• **Task statement**:
The required output is a copy of each line in the material below that includes "linejoin".

• **Data provided**:

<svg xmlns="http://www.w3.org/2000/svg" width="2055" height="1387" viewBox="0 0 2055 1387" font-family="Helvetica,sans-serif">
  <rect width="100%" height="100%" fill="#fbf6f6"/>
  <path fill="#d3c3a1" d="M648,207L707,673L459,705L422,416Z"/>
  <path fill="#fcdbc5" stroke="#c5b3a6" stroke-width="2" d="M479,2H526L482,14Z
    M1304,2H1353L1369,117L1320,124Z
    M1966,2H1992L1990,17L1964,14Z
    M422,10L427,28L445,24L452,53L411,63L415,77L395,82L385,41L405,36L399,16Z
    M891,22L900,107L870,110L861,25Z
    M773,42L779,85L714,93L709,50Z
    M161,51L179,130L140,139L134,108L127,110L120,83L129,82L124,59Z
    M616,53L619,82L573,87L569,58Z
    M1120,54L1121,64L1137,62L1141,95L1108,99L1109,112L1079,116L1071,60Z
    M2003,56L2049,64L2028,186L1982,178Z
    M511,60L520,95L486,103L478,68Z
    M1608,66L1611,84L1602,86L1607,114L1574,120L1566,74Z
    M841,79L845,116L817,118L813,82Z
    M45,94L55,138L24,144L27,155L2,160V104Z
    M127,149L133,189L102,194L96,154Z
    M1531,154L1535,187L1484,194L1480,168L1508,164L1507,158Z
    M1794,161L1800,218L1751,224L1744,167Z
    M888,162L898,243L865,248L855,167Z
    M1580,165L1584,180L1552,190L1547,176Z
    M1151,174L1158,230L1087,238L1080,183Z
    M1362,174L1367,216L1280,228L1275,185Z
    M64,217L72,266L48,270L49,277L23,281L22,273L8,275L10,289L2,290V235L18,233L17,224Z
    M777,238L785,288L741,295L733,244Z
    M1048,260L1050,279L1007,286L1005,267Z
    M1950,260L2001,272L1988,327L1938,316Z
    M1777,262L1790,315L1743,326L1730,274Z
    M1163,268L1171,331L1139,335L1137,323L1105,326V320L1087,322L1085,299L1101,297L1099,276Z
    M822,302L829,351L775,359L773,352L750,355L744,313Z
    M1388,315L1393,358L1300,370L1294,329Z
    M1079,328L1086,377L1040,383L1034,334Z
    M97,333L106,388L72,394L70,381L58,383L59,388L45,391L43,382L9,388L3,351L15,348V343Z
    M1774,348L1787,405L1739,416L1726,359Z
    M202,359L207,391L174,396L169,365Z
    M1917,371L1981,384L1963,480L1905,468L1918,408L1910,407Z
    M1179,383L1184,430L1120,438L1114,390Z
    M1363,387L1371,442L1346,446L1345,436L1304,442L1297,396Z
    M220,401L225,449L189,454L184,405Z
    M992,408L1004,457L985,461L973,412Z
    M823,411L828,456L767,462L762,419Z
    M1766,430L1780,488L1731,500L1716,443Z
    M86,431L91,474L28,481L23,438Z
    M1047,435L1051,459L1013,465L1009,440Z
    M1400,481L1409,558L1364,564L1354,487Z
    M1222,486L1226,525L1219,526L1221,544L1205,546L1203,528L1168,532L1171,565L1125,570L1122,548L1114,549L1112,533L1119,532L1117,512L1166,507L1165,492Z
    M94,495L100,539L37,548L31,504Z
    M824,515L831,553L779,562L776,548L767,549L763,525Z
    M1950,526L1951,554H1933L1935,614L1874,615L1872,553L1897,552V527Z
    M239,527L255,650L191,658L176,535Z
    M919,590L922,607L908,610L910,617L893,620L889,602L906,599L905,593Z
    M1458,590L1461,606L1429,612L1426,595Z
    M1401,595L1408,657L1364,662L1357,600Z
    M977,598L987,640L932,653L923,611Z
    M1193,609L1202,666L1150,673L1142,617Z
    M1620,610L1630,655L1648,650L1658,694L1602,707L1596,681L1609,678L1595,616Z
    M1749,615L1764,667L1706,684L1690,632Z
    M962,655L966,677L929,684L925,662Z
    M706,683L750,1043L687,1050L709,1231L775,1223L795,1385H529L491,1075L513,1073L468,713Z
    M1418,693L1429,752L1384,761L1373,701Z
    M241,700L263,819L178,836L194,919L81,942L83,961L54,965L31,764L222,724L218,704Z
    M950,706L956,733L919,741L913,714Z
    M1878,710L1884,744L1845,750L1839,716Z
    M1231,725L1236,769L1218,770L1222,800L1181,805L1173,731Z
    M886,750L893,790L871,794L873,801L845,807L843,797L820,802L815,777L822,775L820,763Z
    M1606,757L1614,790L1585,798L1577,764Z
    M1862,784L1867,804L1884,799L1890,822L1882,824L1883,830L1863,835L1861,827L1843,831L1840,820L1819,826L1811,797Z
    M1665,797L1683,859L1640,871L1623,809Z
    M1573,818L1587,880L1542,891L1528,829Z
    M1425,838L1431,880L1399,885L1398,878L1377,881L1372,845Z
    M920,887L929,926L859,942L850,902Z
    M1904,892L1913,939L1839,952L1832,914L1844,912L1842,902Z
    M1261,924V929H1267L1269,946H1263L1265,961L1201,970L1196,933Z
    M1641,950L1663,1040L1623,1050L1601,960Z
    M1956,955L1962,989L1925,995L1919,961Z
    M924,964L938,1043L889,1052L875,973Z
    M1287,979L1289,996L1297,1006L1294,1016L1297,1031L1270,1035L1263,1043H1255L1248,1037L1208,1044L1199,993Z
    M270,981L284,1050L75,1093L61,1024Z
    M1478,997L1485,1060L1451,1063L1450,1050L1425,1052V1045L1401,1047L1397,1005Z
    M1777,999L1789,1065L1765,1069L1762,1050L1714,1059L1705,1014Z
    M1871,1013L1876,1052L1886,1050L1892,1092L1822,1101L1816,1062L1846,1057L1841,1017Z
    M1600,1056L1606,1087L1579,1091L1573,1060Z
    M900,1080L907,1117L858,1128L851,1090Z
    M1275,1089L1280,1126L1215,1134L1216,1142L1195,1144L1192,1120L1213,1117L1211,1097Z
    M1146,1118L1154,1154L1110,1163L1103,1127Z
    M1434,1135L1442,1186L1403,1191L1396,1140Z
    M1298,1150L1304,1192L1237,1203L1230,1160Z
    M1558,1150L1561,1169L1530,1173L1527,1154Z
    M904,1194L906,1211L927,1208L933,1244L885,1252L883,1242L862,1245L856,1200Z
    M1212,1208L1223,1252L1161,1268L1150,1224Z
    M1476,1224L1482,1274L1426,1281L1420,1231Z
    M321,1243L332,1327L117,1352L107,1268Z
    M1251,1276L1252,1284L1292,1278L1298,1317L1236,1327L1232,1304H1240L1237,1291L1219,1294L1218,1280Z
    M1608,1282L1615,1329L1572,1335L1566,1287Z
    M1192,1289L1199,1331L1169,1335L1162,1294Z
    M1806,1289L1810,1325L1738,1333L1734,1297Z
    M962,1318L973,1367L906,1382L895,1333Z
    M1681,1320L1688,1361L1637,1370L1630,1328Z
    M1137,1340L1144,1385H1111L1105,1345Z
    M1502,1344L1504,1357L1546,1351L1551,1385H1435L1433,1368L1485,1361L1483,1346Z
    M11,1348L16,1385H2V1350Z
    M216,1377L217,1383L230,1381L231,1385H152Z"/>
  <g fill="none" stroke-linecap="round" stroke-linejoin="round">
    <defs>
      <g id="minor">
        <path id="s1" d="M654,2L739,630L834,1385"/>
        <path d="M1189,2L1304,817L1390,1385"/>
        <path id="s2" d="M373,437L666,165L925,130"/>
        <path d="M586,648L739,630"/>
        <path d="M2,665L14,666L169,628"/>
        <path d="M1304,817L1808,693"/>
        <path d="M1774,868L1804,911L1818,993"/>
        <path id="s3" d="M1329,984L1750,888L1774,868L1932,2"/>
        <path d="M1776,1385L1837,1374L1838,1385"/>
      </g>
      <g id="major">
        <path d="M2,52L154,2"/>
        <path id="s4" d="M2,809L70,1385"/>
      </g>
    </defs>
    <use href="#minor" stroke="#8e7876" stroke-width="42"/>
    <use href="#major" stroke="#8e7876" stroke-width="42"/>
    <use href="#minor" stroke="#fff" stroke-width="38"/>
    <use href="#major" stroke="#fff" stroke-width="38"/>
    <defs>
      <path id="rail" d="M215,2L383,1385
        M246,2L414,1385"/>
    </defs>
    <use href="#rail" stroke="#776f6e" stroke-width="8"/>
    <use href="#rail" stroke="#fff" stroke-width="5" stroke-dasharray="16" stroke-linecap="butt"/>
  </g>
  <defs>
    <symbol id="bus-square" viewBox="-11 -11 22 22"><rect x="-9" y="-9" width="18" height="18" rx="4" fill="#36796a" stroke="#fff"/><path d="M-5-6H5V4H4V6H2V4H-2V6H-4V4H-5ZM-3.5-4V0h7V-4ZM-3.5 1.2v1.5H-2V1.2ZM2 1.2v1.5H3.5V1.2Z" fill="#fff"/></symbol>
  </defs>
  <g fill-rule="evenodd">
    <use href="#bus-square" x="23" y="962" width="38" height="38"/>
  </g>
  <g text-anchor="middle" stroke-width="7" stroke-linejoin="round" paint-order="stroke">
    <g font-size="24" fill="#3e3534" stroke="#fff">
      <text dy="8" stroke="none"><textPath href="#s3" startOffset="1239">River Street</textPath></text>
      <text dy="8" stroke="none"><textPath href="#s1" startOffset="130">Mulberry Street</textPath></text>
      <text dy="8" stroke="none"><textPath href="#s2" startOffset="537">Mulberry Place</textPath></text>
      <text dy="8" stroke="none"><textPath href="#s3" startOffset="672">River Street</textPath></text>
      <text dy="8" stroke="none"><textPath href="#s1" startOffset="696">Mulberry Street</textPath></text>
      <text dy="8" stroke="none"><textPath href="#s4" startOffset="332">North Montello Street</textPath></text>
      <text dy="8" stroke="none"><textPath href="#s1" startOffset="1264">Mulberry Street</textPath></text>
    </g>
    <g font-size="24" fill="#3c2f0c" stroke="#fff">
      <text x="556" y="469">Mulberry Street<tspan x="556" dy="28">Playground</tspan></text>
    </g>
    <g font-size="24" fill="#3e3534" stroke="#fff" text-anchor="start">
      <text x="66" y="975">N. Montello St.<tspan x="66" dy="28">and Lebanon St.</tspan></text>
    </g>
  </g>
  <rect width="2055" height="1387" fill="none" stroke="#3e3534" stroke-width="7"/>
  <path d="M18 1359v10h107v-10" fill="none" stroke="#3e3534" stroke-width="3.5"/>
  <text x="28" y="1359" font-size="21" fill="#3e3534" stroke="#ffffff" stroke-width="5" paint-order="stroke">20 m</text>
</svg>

• **Answer to the problem**:
  <g fill="none" stroke-linecap="round" stroke-linejoin="round">
  <g text-anchor="middle" stroke-width="7" stroke-linejoin="round" paint-order="stroke">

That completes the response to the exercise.